**Directions for this task:** Read through the listing below and return only the lines containing "localhost".

**Dataset records:**
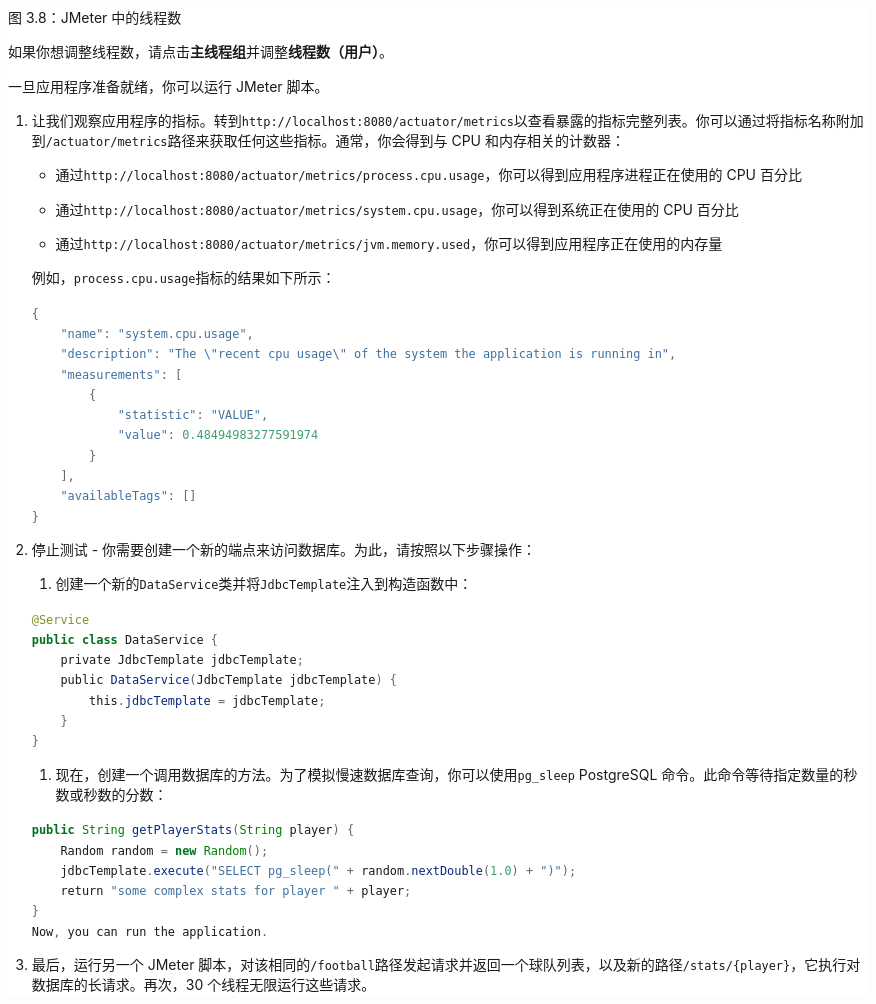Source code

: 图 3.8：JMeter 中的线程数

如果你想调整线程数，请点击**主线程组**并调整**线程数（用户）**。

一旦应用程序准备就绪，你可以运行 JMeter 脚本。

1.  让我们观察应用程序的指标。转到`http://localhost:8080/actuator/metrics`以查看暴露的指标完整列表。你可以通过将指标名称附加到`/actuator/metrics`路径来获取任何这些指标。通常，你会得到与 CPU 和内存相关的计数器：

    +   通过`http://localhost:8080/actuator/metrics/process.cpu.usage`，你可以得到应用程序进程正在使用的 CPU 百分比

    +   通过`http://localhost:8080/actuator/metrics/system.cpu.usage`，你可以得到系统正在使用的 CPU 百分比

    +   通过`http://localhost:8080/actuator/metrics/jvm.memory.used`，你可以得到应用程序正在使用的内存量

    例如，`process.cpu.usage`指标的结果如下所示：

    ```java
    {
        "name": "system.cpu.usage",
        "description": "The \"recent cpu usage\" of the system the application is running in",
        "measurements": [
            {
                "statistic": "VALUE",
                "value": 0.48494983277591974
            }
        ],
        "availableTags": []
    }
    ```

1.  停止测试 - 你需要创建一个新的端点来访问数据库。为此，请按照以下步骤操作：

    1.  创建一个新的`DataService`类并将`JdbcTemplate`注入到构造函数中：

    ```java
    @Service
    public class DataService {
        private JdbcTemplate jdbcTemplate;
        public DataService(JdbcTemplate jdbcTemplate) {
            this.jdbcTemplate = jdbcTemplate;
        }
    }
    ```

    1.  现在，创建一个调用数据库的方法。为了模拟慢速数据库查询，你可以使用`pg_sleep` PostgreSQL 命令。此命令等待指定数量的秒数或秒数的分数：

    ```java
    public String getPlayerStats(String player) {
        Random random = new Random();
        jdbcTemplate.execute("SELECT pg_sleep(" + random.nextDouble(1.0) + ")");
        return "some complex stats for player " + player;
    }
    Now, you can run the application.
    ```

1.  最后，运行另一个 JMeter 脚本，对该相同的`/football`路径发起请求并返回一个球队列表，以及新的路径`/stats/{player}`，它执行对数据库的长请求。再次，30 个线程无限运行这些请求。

--

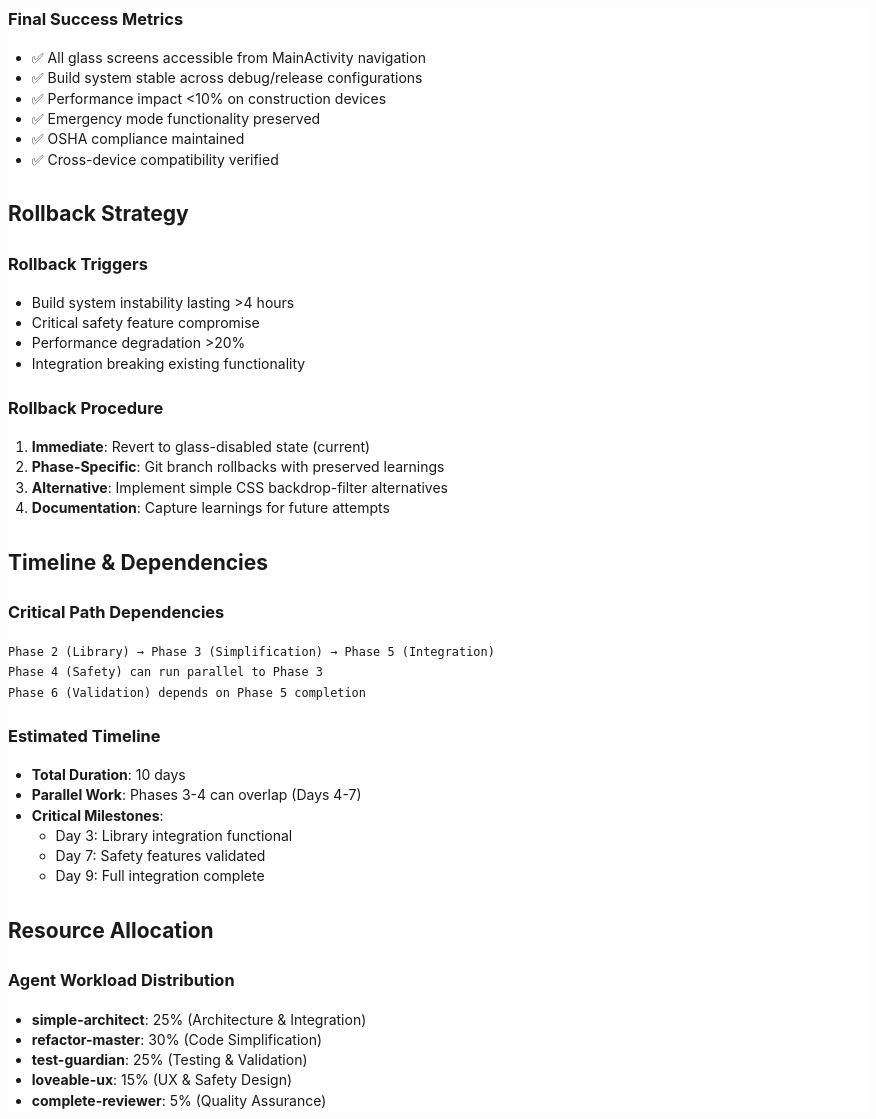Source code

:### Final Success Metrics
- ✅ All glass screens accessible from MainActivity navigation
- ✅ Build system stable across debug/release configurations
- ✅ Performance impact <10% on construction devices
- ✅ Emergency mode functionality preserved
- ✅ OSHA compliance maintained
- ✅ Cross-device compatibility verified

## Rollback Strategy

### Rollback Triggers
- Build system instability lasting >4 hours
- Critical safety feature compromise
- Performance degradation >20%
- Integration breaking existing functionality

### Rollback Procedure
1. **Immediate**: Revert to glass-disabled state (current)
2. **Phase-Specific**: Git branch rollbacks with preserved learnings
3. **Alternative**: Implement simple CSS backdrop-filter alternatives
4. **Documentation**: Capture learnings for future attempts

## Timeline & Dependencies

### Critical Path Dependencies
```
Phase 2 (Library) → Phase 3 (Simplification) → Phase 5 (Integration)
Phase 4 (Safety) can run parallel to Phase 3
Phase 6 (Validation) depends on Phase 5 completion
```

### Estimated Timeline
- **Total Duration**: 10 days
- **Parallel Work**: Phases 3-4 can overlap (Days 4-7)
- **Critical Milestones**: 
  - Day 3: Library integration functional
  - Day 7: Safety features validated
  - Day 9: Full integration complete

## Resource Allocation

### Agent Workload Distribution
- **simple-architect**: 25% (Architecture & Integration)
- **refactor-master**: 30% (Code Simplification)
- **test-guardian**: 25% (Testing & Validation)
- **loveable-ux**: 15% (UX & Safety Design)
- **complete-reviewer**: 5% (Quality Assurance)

==

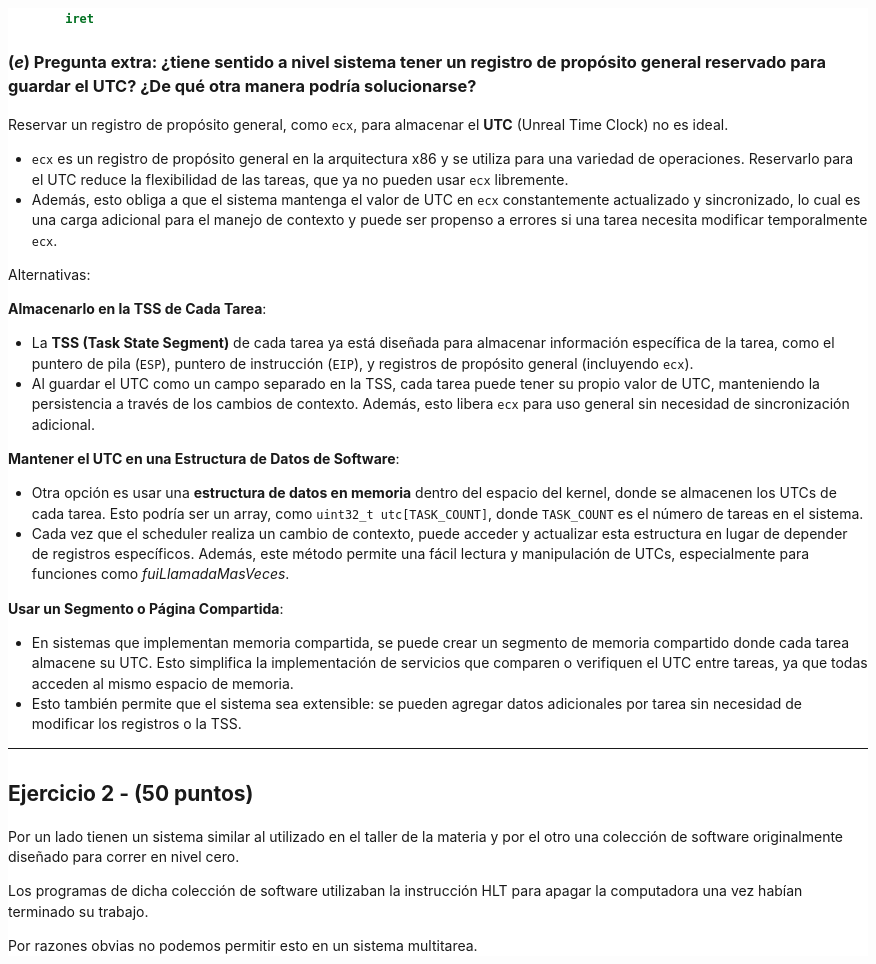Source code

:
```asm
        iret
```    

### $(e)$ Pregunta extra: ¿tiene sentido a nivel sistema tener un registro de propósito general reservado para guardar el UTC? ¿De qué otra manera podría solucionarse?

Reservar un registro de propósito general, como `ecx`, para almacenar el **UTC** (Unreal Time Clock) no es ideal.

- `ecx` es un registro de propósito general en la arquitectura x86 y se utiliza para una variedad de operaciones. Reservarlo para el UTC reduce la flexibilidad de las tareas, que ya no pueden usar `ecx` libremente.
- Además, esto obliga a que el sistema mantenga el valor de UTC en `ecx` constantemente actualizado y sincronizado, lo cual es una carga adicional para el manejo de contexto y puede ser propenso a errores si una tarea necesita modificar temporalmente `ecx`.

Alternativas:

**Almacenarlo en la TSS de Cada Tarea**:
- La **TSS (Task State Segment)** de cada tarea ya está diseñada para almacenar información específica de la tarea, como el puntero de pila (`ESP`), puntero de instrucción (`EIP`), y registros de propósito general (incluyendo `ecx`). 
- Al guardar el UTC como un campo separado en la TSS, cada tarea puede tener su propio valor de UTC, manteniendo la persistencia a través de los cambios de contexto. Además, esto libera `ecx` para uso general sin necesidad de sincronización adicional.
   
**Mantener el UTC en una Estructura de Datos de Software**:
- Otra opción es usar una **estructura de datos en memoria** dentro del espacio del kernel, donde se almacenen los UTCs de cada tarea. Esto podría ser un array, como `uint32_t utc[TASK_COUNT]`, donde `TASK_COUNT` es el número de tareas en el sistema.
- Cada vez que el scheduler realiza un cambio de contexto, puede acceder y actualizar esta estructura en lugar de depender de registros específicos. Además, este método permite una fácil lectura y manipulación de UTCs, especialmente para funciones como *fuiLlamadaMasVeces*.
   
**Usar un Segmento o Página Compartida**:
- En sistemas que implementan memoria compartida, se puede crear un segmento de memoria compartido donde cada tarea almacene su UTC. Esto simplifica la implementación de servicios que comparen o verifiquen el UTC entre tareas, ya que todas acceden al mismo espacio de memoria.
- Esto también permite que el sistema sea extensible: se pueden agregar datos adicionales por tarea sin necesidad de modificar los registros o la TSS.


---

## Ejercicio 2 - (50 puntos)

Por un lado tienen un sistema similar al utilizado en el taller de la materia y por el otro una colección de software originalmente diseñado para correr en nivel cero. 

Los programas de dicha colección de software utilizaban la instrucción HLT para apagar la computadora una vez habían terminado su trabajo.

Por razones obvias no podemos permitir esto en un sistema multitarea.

**Answer:**
1.  让我们观察应用程序的指标。转到`http://localhost:8080/actuator/metrics`以查看暴露的指标完整列表。你可以通过将指标名称附加到`/actuator/metrics`路径来获取任何这些指标。通常，你会得到与 CPU 和内存相关的计数器：
    +   通过`http://localhost:8080/actuator/metrics/process.cpu.usage`，你可以得到应用程序进程正在使用的 CPU 百分比
    +   通过`http://localhost:8080/actuator/metrics/system.cpu.usage`，你可以得到系统正在使用的 CPU 百分比
    +   通过`http://localhost:8080/actuator/metrics/jvm.memory.used`，你可以得到应用程序正在使用的内存量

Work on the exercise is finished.